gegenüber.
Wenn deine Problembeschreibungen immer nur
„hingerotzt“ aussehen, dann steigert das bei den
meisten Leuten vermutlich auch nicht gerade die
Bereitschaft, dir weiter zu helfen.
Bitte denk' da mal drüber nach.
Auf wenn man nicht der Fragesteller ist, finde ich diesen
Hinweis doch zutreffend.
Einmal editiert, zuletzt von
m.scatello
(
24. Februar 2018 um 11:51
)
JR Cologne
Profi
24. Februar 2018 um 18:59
■ ■ ■ ■ ■
WHAT TO PRODUCE » Turn every line of the material above into a JSON list of strings, one string per line, leaving out any blank lines.

RESPONSE TO THE TASK »
[
  "gegenüber.",
  "Wenn deine Problembeschreibungen immer nur",
  "„hingerotzt“ aussehen, dann steigert das bei den",
  "meisten Leuten vermutlich auch nicht gerade die",
  "Bereitschaft, dir weiter zu helfen.",
  "Bitte denk' da mal drüber nach.",
  "Auf wenn man nicht der Fragesteller ist, finde ich diesen",
  "Hinweis doch zutreffend.",
  "Einmal editiert, zuletzt von",
  "m.scatello",
  "(",
  "24. Februar 2018 um 11:51",
  ")",
  "JR Cologne",
  "Profi",
  "24. Februar 2018 um 18:59"
]